Are Company Growth Strategies Behind the Curve?

Business StrategyMost businesspeople recognize the value of planning and implementing long-term growth strategies.

So it may be a surprise to learn that only a minority of companies are actually doing anything extensive along those lines.

That’s what the results from a January 2014 survey of ~825 senior executives seem to be saying.  The research was carried out by business strategy consulting firm Innosight, and included respondents active in 20 industry segments ranging from manufacturing and consumer goods to financial, healthcare and telecommunications firms.

There is near-unanimous agreement among the execs in the survey that their organizations need to be continually chang their core offerings, or their business models, in response to rapidly changing market dynamics.

As to whether those changes are actually happening — well, that’s another matter.

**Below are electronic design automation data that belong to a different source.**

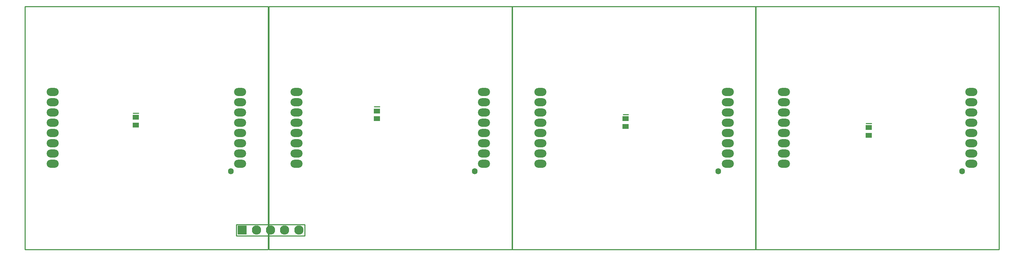
<source format=gbr>
G04 DipTrace 2.4.0.2*
%INÂåðõíÿãðàô³êà.gbr*%
%MOMM*%
%ADD10C,0.25*%
%ADD16R,2.3X2.3*%
%ADD17C,2.3*%
%ADD18O,1.403X1.499*%
%ADD19O,3.0X2.0*%
%ADD22R,1.5X1.3*%
%FSLAX53Y53*%
G04*
G71*
G90*
G75*
G01*
%LNTopAssy*%
%LPD*%
X61726Y16162D2*
D10*
X78626D1*
Y13362D1*
X61726D1*
Y16162D1*
D16*
X63176Y14762D3*
D17*
X66676D3*
X70176D3*
X73676D3*
X77176D3*
X9365Y10000D2*
D10*
X69565D1*
Y70200D1*
X9365D1*
Y10000D1*
D18*
X60363Y29351D3*
D19*
X62665Y31210D3*
Y33750D3*
Y36290D3*
Y38830D3*
Y41370D3*
Y43910D3*
Y46450D3*
Y48990D3*
X16265Y31210D3*
Y33750D3*
Y36290D3*
Y38830D3*
Y41370D3*
Y43910D3*
Y46450D3*
Y48990D3*
X69718Y10000D2*
D10*
X129918D1*
Y70200D1*
X69718D1*
Y10000D1*
D18*
X120716Y29351D3*
D19*
X123018Y31210D3*
Y33750D3*
Y36290D3*
Y38830D3*
Y41370D3*
Y43910D3*
Y46450D3*
Y48990D3*
X76618Y31210D3*
Y33750D3*
Y36290D3*
Y38830D3*
Y41370D3*
Y43910D3*
Y46450D3*
Y48990D3*
X130037Y10000D2*
D10*
X190237D1*
Y70200D1*
X130037D1*
Y10000D1*
D18*
X181035Y29351D3*
D19*
X183337Y31210D3*
Y33750D3*
Y36290D3*
Y38830D3*
Y41370D3*
Y43910D3*
Y46450D3*
Y48990D3*
X136937Y31210D3*
Y33750D3*
Y36290D3*
Y38830D3*
Y41370D3*
Y43910D3*
Y46450D3*
Y48990D3*
X190355Y10000D2*
D10*
X250555D1*
Y70200D1*
X190355D1*
Y10000D1*
D18*
X241354Y29351D3*
D19*
X243655Y31210D3*
Y33750D3*
Y36290D3*
Y38830D3*
Y41370D3*
Y43910D3*
Y46450D3*
Y48990D3*
X197255Y31210D3*
Y33750D3*
Y36290D3*
Y38830D3*
Y41370D3*
Y43910D3*
Y46450D3*
Y48990D3*
X95860Y45332D2*
D10*
X97159D1*
D22*
X96510Y44282D3*
Y42382D3*
X36176Y43750D2*
D10*
X37475D1*
D22*
X36826Y42699D3*
Y40799D3*
X157449Y43427D2*
D10*
X158748D1*
D22*
X158098Y42377D3*
Y40477D3*
X217611Y41207D2*
D10*
X218910D1*
D22*
X218261Y40157D3*
Y38257D3*
M02*

</source>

In fact, only ~42% of the respondents expressed confidence that their companies are setting the table for any sort of “transformation” at all within a 5- or 10-year horizon.

And here’s an interesting twist the research revealed.  One would typically think that the smaller the company, the less confident those execs would be about sufficient planning for future growth.

But the Innosight survey found exactly the opposite finding.  The confidence level is actually lower among those respondents who work at the largest companies in the research sample:  Only about one-third of respondents with $1-billion revenue companies expressed confidence.

The problem is that many companies are changing at a slower pace than the markets in which they operate.

Or at least that’s the perception.  About 40% of the survey respondents feel that their organizations are changing at a rate that’s slower than the market’s evolution.  (It’s the case with roughly half of the large company respondents.)

Tied to this concern is another finding that the Innosight research uncovered:  Only about one in ten of the respondents reported that their companies have formal growth strategies covering at least a 5-year horizon.

The rest have either no formal growth strategy at all, or one that’s extremely short-term and mainly tactical in character.

The reason for this lack of growth planning is the sense that markets are way too unpredictable in today’s business environment.  Long-term strategizing in such an environment seems more like a theoretical exercise and less of a practical use of time to many of the execs in the survey.

On top of that, pressing issues that crop up on a daily basis are prone to suck most of the planning oxygen out of the room.

Scott D. Anthony Innosight
Scott D. Anthony

As part of its report, Innosight managing partner Scott D. Anthony pointed out that despite its shortcomings, transformational innovation has an important role to play, even though it takes time to pay off — sometimes as long as five or ten years.

“Companies that invest in planning methods that help align senior leaders on long-term growth strategies are probably at a real advantage to develop new business models and open new growth markets,” Anthony contends.

And this:

“If you have a long-term strategy, you don’t have many competitors — a good thing — because most companies want a return on investment within three years.  In other words, a switch in timeline can e a real competitive advantage.”

By contrast, companies that are always working in the “here and now,” are usually facing multiple market players and a much more competitive environment.

You can review further survey findings in an executive summary of the Innosight report here.

3 thoughts on “Are Company Growth Strategies Behind the Curve?

  1. Over a decade ago, Amir Bhidé (A professor at Columbia University at the time) extensively studied and interviewed successful entrepreneurs at Inc. 500 firms. One of the questions he asked them during his interviews was how important planning was in their organizations.

    It turns out that a majority (as I recall) had no business plans at all. Most attributed their success — at least in part — to an ability to spot new trends and turn on a dime. Because the pace of innovation had reached warp speed, it was simply impossible to plan several years out and therefore an imprudent use of company resources.

    It would be interesting to know how many of these entrepreneurs are still around — and how many of them even planned to be around. I suspect a fair number wanted to make a splash and cash out.

    In fact, in today’s environment, you can make an argument that for many young businesses, planning to be around for, say, five years is like planning to spend all night in a casino at the roulette wheel.

  2. I used to work for a company whose CEO’s idea of long-term planning was, “What’s for lunch?” Or so at least one of the company’ employees told me at the time.

    The company, once a recognized leader in its space, went out of business 15 years ago. Sadly, the CEO passed away last year.

    I think companies that attain any measure of success, often also acquire hubris that proves fatal sooner rather than later. Perhaps this explains why larger companies appear more reluctant than smaller ones to embrace longer-term planning.